Pictures are to be left out, and the rest of the records reproduced exactly.
START RECORD SET
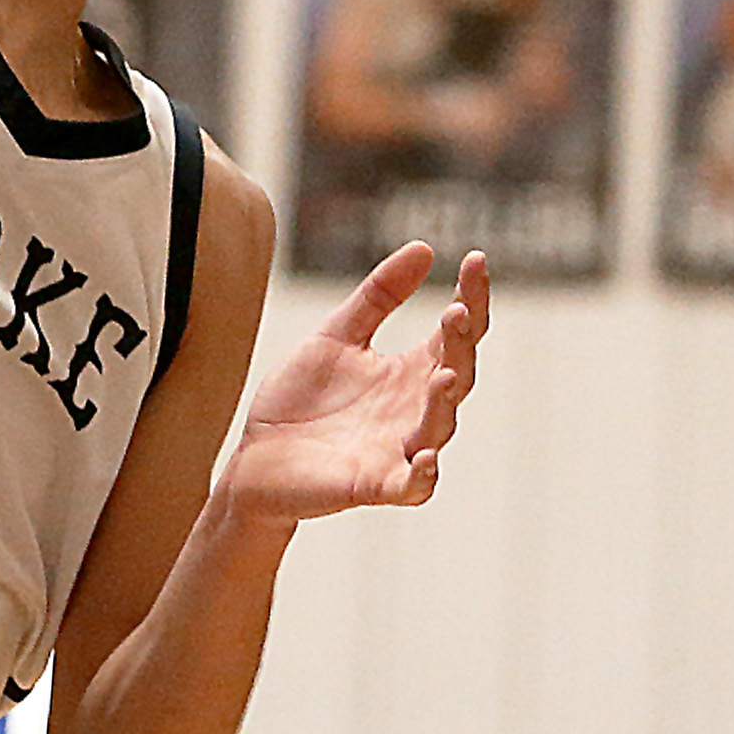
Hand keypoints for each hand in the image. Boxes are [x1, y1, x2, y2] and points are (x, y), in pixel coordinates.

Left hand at [219, 245, 488, 523]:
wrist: (257, 456)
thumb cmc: (301, 399)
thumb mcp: (337, 335)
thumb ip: (378, 297)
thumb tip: (425, 248)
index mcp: (410, 372)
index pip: (455, 332)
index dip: (472, 298)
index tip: (477, 259)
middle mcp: (415, 409)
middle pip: (457, 374)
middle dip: (461, 346)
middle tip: (457, 312)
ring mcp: (399, 448)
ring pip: (439, 427)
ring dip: (444, 402)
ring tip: (444, 374)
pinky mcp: (375, 484)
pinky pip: (412, 486)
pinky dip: (424, 475)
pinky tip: (427, 458)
END RECORD SET
WRITTEN SOLUTION →
Hand keypoints for each hand in the image. Boxes are [x1, y1, x2, y2] and points are (x, y), in pixel coordinates.

Left hand at [219, 245, 488, 523]:
wrist: (257, 456)
thumb cmc: (301, 399)
thumb mcp: (337, 335)
thumb ip: (378, 297)
thumb tip: (425, 248)
index mcp: (410, 372)
index pip: (455, 332)
index dip: (472, 298)
index tip: (477, 259)
middle mcp: (415, 409)
middle pip: (457, 374)
middle dip: (461, 346)
middle tip: (457, 312)
ring mcp: (399, 448)
ring pip: (439, 427)
ring dip: (444, 402)
ring tip: (444, 374)
pinky mcp: (375, 484)
pinky pip: (412, 486)
pinky dip: (424, 475)
pinky tip: (427, 458)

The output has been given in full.